I’ve learned most of the dishes in my arsenal from my mother. When there’s meat involved, I easily just substitute it with tofu and my own version of the meal is created! One of my go-to dishes is called a “Hawaiian Haystack” which was passed down from my mum: it’s basically a dish where you have rice and stack honey mustard tofu on top of that, and you continue to stack various ingredients on top of that, including cheese, dry noodles and pineapple. Seriously. Try it. Honey mustard tofu is to die for.

Life as a vegetarian in a family full of meat eaters is challenging,  but it’s not impossible. Nothing is impossible for me. Insert arrogant hairflip here.

– by The Black Widow

Cronut / Dossant

The Cronut seemed to me such a strange and unnecessary invention. For those who are not up to date with modern food, the Cronut is a delicate hybridisation of two much loved sweets; the croissant and doughnut. A much needed union in our dull baking world.

Anyone fancy a cronut?

I can just imagine a little Mexican kid saying “Why can’t we have both?”

The inventor of Cronuts, Chef Dominique Ansel, stated that the technique took him two months and more than ten recipes to perfect. Fundamentally it is made with a croissant-like dough, deep-fried then either a) rolled in sugar, b) injected with cream or c) glazed. However the recipe varies depending on the bakery. Needless to say, any Cronut will fulfil all your fat requirements for the month.

However figure-destroying these sweets may be, the concept alone was enough to accumulate a substantial fan base. The result was horrifically long lines at bakeries at unreasonable times of the morning, and chefs willing to undertake the Cronut challenge. Unfortunately, the original Cronut resides in New York, so it was up to me to find the trendiest, up-to-datest bakery Melbourne could offer.

Tivoli Bakery in South Yarra attracted much interest for their pastries. But no, they did not have Cronuts at all; they had Dossants. For obvious copyright laws, the bakery couldn’t call their adaptation of the food by its original name but I think that the name Dossant is more fitting for the pastry. Something that rolls off the tongue, soft sounds for a soft sweet rather than the less appealing Cronut.

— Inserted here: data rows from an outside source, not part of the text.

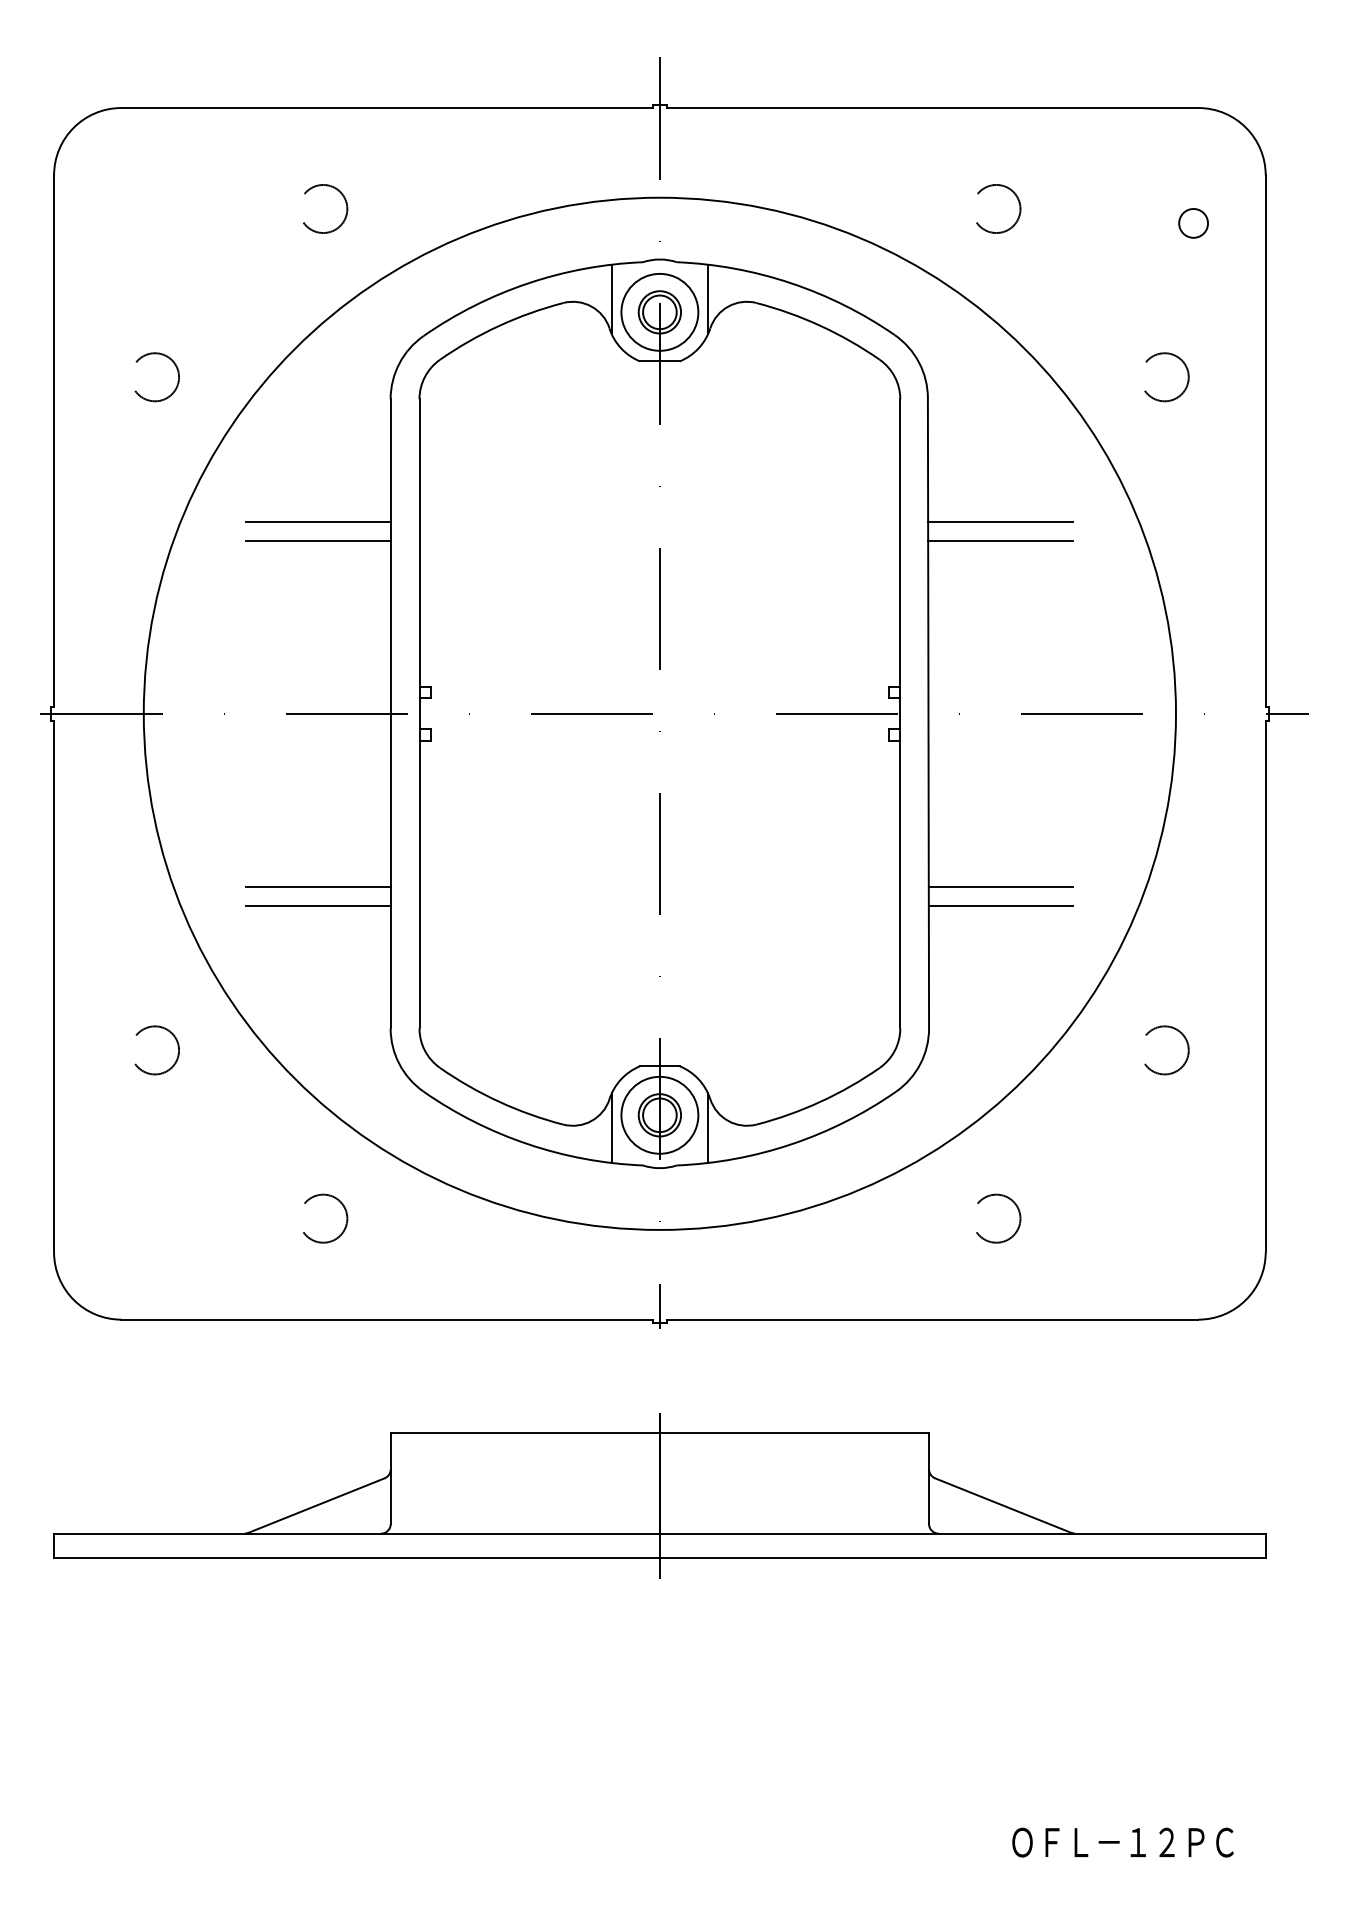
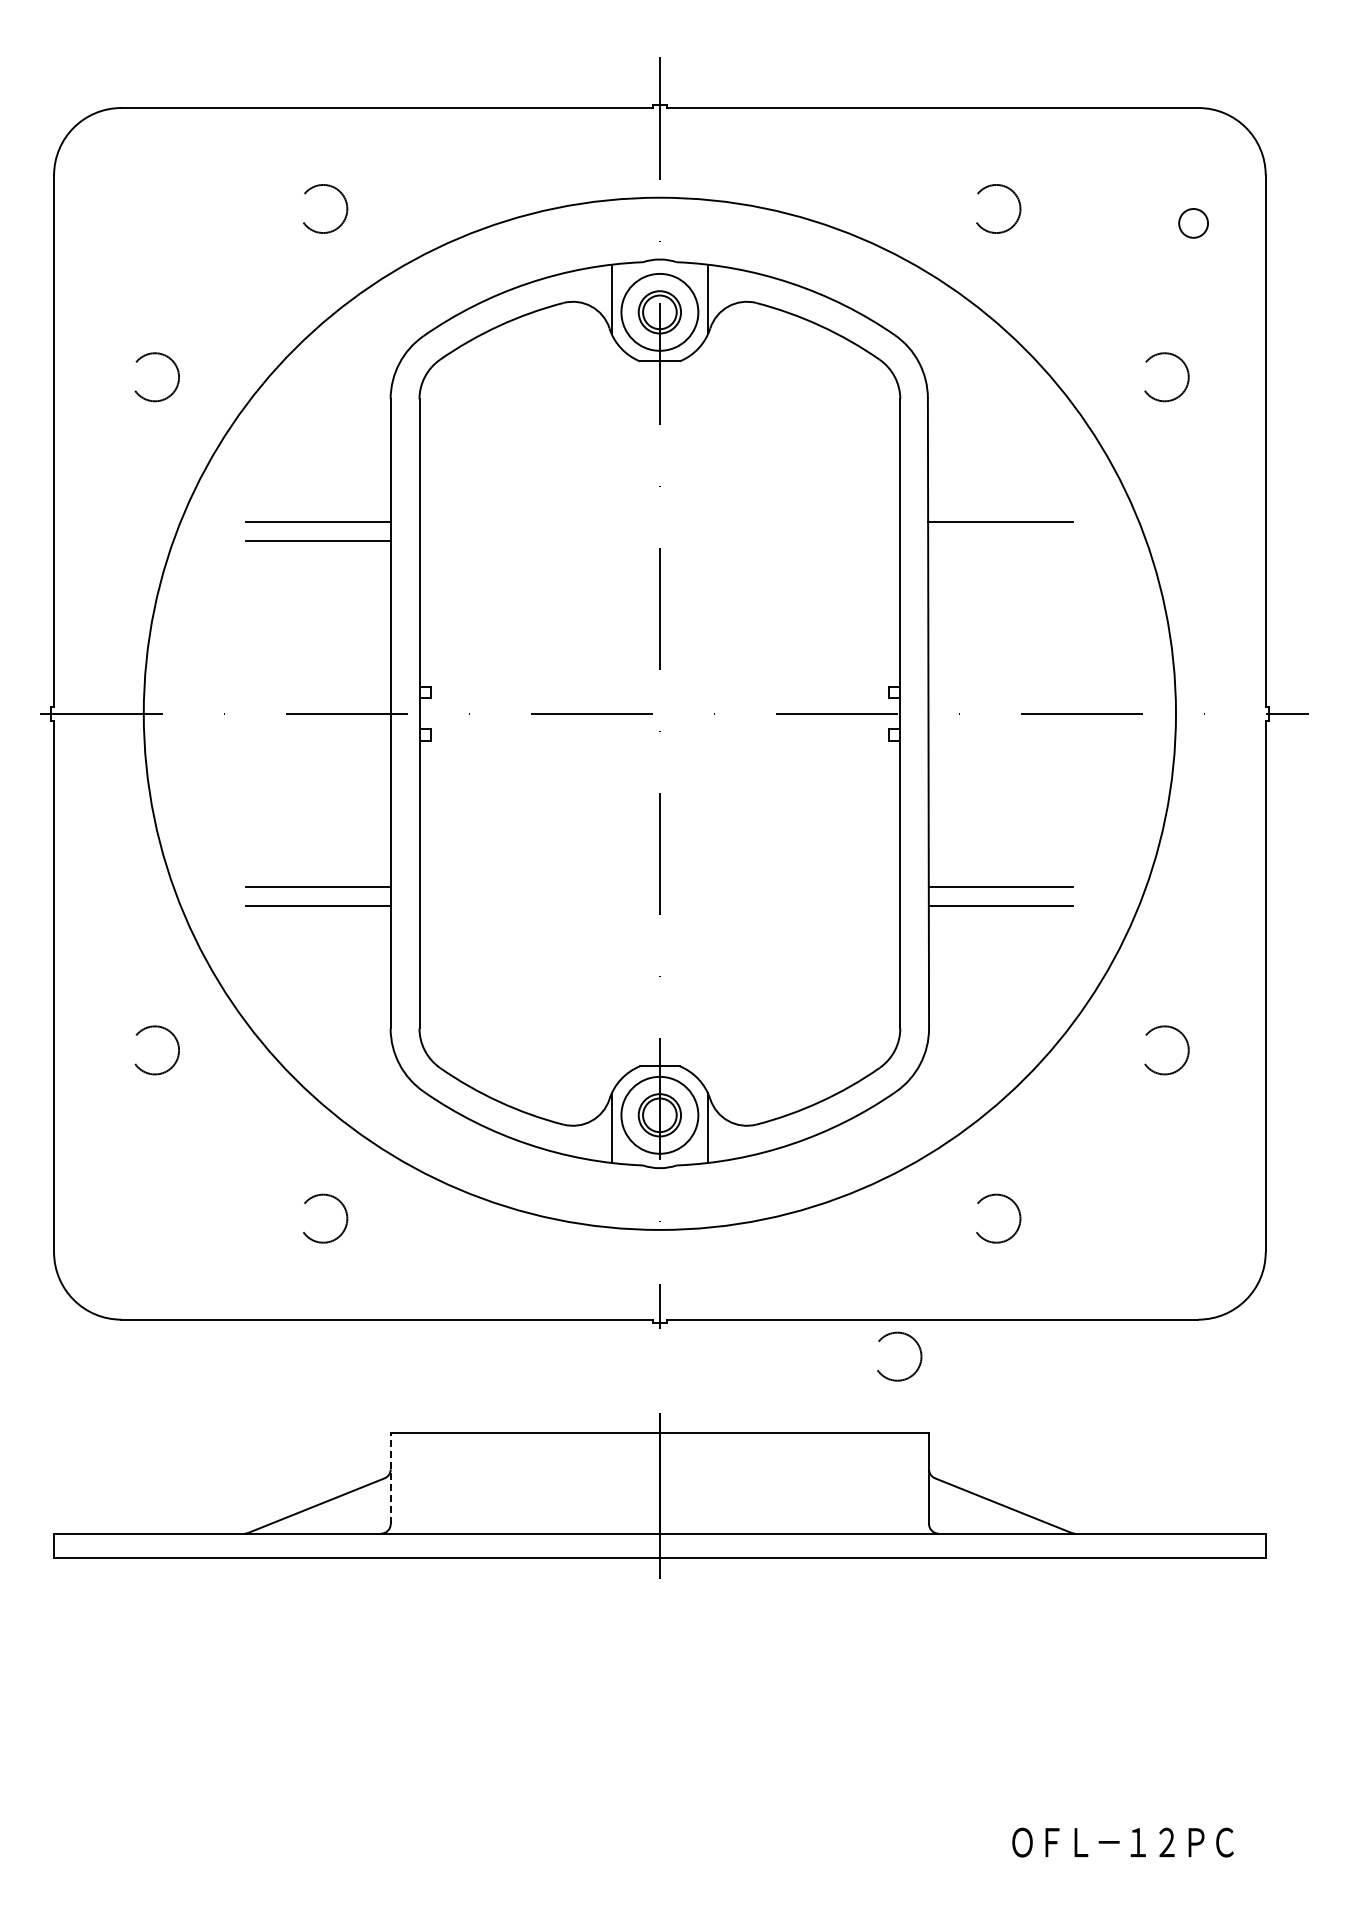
line at (1000, 540): present -> none
circle at (899, 1356): none -> present
line at (390, 1478): solid -> dashed
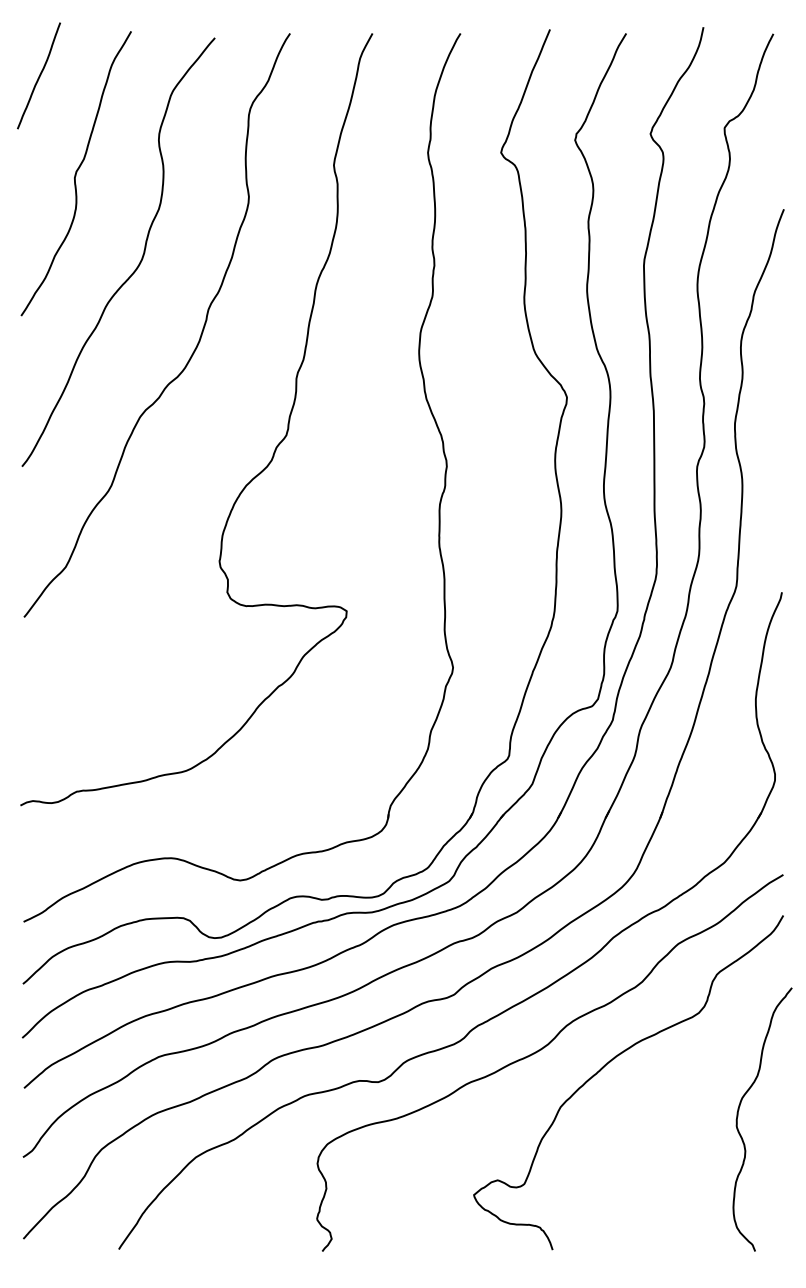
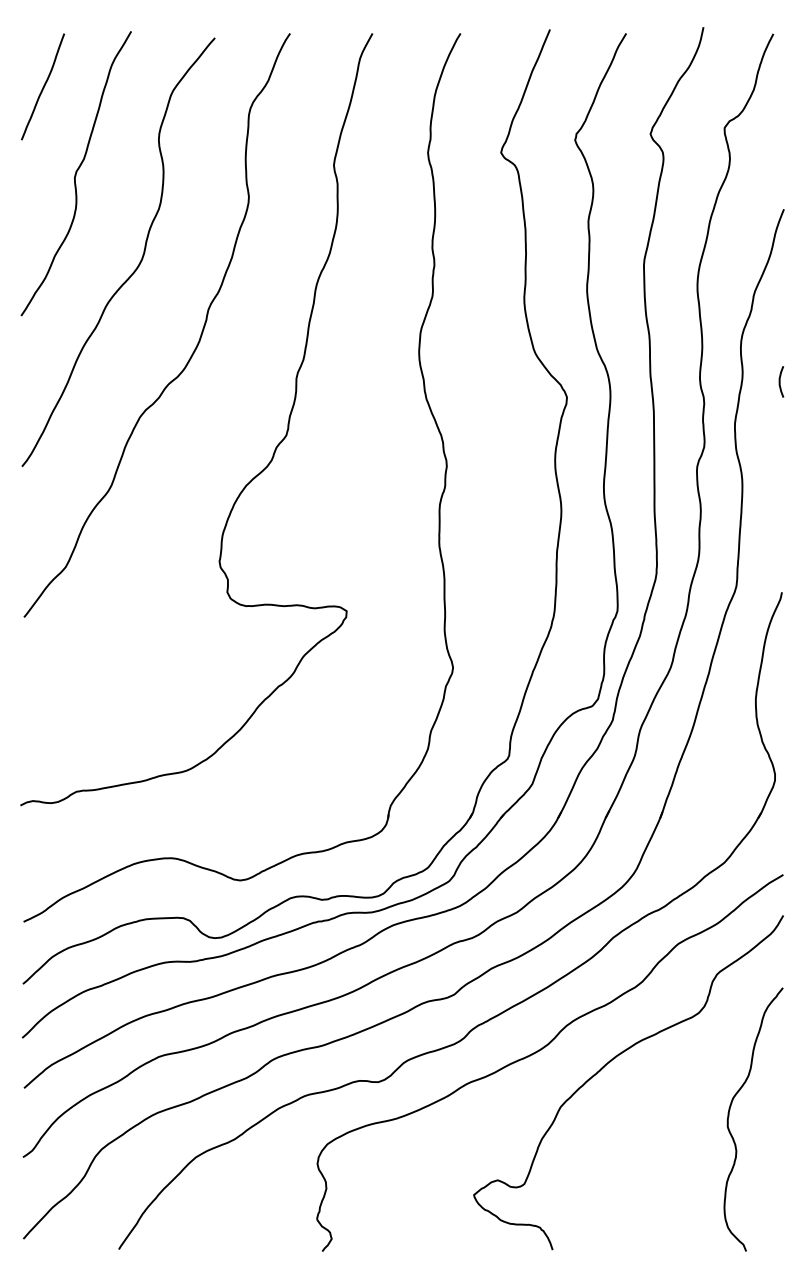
curve at (39, 75) position: (39, 75) -> (43, 86)
curve at (780, 381): none -> present
curve at (738, 1116) position: (738, 1116) -> (729, 1116)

Neatly lined up behind a glass cabinet and awaiting my hunger were the holy Dossants, available in two flavours; chocolate strawberry and vanilla strawberry. Before long, a Dossant arrived at my table and its plump presentation, sugar coating and slivers of strawberry and chocolate in the centre were nearly enough to win me over.

Its beauty was of no surprise; after all, the bakery is known for their gorgeous looking gourmet doughnuts. I knew the real test would lie in the tasting. The sugar coating was a soft grain, none of that coarse Donut King cinnamon. The pastry itself was incredibly fluffy, and not too sweet, that is until I got to the semi-hard chocolate in the middle which, although was rich, suffocated the flavour of strawberry. In fact, the intended flavour of the Dossant was muted entirely by the Dossant pastry itself. Despite this, it was scrumptious.

The food resembled a doughnut more than anything else, which lead me to my final critique of it; The Dossant is basically a glorified Churro. It holds a large resemblance to traditional Spanish Churro; smooth and fluffy on the inside and coated in fine sugar. This thought did not occur to me until I was finished eating because the food was still delightful, however derivative.

The Dossant may just be a Churro that has been tied up at the ends, but to this I would say – so? It may not have been the spectacular game-changer of food that it was in my mind, but based on taste it was just as delicious as the best croissant or doughnut I have eaten. Many look at the Cronut and ask why? But to ask questions of such a thing is useless because the novelty of it is that it exists solely because it can.